Entries provided:
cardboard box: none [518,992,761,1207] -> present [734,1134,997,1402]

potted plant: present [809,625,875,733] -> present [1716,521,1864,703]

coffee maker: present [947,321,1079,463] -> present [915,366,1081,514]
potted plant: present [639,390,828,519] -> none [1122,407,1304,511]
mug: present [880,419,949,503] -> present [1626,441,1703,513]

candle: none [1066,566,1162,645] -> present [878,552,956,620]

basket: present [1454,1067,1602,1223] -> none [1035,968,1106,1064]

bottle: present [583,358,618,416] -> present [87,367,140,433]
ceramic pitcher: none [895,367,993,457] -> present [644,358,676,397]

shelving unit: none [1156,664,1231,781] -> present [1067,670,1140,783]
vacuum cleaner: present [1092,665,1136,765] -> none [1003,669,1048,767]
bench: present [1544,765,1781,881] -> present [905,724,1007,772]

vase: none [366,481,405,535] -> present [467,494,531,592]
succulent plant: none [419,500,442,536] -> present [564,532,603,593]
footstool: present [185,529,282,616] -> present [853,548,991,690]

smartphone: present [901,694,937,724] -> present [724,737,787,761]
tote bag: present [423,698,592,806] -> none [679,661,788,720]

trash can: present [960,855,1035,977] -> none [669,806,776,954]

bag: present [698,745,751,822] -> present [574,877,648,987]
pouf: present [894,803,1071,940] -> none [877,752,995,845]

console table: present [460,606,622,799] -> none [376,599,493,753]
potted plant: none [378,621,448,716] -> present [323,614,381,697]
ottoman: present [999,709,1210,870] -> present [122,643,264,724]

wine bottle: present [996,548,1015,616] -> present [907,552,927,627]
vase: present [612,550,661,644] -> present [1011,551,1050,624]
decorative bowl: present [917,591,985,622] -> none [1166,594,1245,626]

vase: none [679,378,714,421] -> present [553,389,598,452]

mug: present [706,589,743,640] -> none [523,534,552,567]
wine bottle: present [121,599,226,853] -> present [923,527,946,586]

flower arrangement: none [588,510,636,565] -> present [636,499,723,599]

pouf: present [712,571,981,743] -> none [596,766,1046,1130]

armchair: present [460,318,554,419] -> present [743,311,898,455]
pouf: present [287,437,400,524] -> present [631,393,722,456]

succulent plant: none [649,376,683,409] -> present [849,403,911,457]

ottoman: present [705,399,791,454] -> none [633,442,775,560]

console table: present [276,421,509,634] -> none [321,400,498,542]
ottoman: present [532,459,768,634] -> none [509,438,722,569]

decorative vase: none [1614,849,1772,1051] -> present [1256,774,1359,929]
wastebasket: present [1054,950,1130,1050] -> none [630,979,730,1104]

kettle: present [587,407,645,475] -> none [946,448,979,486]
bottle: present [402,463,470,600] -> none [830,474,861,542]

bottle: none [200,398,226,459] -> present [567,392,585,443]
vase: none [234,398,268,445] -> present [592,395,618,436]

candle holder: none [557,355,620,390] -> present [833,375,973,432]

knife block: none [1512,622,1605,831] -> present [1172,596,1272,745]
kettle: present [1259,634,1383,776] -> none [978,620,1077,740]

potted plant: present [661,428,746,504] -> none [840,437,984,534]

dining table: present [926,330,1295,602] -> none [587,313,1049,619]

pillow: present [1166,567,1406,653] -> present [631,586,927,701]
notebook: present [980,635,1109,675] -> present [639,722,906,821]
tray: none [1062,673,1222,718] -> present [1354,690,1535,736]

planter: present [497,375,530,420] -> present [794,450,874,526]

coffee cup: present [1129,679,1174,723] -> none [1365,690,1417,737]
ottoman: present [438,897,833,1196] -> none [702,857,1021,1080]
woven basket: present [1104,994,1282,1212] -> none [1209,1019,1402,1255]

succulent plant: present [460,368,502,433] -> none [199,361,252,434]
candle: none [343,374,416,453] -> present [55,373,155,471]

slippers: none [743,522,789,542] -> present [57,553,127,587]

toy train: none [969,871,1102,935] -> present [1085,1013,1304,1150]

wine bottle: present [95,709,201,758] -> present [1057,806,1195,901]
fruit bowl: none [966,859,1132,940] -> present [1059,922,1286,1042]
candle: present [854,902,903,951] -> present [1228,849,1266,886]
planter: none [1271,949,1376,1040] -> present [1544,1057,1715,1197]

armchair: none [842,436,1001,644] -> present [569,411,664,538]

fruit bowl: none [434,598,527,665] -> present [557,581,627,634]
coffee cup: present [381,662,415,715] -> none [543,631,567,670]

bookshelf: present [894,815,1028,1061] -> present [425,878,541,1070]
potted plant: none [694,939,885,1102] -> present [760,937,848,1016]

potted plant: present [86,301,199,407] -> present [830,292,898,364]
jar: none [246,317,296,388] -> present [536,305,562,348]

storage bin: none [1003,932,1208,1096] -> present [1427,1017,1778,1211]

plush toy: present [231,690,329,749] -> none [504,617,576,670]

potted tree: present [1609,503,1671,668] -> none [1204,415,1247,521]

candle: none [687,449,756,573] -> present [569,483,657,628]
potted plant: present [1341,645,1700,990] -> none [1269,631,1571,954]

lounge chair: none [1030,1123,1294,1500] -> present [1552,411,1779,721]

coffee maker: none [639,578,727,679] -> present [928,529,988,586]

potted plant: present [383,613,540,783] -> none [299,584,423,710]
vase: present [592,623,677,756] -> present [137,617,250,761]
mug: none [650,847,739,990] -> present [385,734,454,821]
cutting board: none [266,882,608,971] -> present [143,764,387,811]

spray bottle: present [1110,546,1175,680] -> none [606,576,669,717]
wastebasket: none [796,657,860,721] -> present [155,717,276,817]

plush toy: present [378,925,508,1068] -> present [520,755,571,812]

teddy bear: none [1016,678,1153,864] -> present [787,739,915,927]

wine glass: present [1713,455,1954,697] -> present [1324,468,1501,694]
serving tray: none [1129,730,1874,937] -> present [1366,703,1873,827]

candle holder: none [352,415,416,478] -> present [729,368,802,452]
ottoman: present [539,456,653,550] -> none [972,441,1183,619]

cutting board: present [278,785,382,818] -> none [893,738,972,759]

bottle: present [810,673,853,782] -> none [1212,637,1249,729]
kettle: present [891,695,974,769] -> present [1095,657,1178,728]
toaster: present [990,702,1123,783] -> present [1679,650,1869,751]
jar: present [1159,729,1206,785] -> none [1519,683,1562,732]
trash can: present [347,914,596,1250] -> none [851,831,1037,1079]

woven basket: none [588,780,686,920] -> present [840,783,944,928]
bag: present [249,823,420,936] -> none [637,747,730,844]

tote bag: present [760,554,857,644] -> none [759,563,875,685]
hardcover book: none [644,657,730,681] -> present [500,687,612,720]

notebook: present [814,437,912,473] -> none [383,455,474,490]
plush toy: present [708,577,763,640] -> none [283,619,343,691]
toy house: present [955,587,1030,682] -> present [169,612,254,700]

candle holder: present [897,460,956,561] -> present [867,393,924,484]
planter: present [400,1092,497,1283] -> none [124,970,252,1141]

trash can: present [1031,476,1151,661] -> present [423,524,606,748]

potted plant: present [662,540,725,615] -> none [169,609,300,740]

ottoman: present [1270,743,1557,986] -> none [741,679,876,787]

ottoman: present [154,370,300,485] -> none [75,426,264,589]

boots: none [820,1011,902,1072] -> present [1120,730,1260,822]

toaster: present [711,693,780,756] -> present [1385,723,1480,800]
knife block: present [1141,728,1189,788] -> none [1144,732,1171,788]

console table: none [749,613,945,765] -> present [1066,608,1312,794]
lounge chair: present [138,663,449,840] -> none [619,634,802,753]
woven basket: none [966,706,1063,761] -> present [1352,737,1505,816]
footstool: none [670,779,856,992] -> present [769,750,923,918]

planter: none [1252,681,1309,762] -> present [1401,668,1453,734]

Exercise aim:
Copy out, from the listing above, every line that contains the string "footstool".

Answer box:
footstool: present [185,529,282,616] -> present [853,548,991,690]
footstool: none [670,779,856,992] -> present [769,750,923,918]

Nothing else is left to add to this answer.